Healthcare in Serbia is delivered by means of a universal health care system.
The healthcare system is managed by the National Health Insurance Fund (RFZO), which covers all citizens and permanent residents. All employees, self-employed persons, and pensioners must pay contributions to it. Contributions are based on a sliding scale, with wealthier members of society paying higher percentages of their income. Despite this, corruption still remains a serious problem due to low salaries, with many doctors demanding bribes in exchange for better treatment, although there is a major campaign against corruption from the government and NGOs.
As of 2014, the expenditure on health care in Serbia was 10.37% of GDP in 2014, US$1,312 per capita. Also, as of 2014, Serbia had 308 doctors per 100,000 people (360 per 100,000 people was European Union (EU) average), 628 non-doctoral medical staff per 100,000 people (1,199 per 100,000 people was EU average). Although there is a trend of decreasing number of hospital beds per 100,000 people in Europe due to better efficiency and diagnostics, Serbia is among countries in Europe with 552 hospital beds per 100,000 people. In terms of the availability of medical equipment, Serbia is slightly trailing behind the average of EU countries.
The Government of Serbia is working with the World Bank in improving the quality and efficiency of Serbia's healthcare system.
In the past few decades, there have been numerous changes in the healthcare system that were set up when Serbia was a part of SFR Yugoslavia. During those years, healthcare was free but practically unavailable to all people, there were no fixed prices, and services were often abused. Today, reforms have mandated but failed to implement a basic level of health services for all people, but at varying levels or co-payment. Services not covered may be supplemented by private insurance. Current concerns in the field of Serbian healthcare, as reported by the medical staff providing care, are poor funding for primary care, inadequate equipment and supplies, inadequate salaries, and inadequate continuing medical education. Overall, the recent healthcare reforms have tried to change the emphasis from curative to preventive care.
In 2014, the Chairperson of "Doctors Against Corruption" has been appointed a Special Adviser to the Ministry of Health.

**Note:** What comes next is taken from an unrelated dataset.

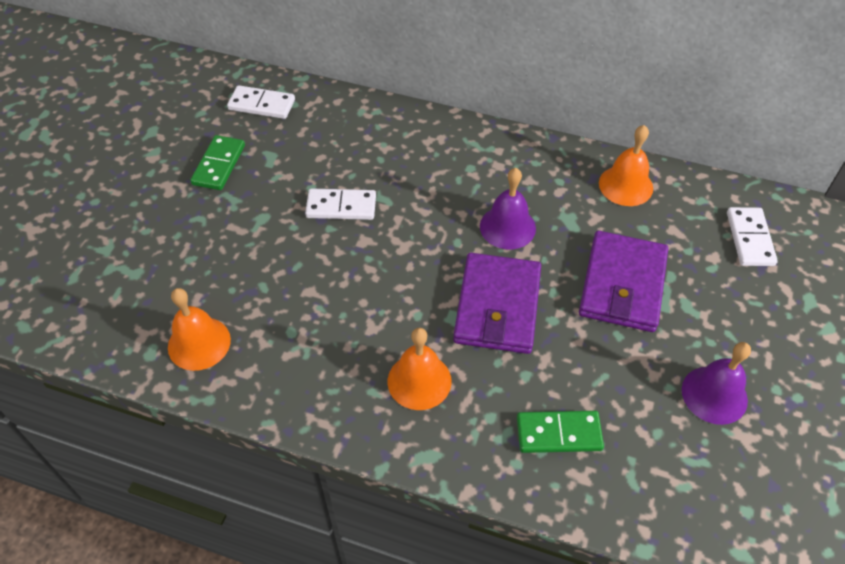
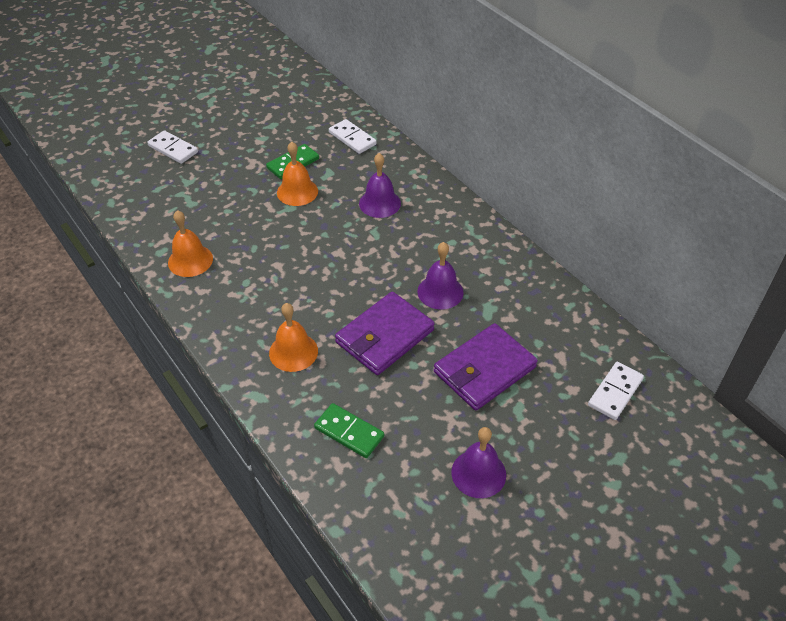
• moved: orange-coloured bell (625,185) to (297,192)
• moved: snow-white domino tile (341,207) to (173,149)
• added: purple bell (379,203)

There was publication of List of Licensed Medical Practitioners In October 2015 on the Serbian Medical Chamber's website which wasn't previously accessible to the citizens
The Health Protection Act and the Health Insurance Act came into force on 11 April 2019. There is a list of health institutions that cannot be privately owned:
A Register of Health Institutions is to be established by the Agency for Business Registers of Serbia by 11 October 2020. A common waiting list system is to be established.
Patients are obliged to submit to targeted preventive examinations. If they fail to undergo a mandatory screening without justification they have to contribute a maximum 35% of the total cost of health services if they are diagnosed before the next screening cycle begins.
Gifts worth more than 5% of the average monthly net salary in Serbia to health professional are outlawed.
Self care is mainly practiced when a patient is already ill versus as a preventive measure. Care is usually sought from healthcare professionals such as doctors or nurses where bribes are commonly expected, but some folk medications are used such as teas, vinegar, herbs, and vitamins. Changes in activity levels such as more rest or increased exercise are sometimes used as curative measures for illness, and perceived causes of illness may be improper diet or fate. Hjelm, Bard, Nyberg, and Apelqvist (2005) state that most former Yugoslavians feel health is not the absence of disease, but rather it is “wealth and the most important thing in life…to have enough strength” (p. 51).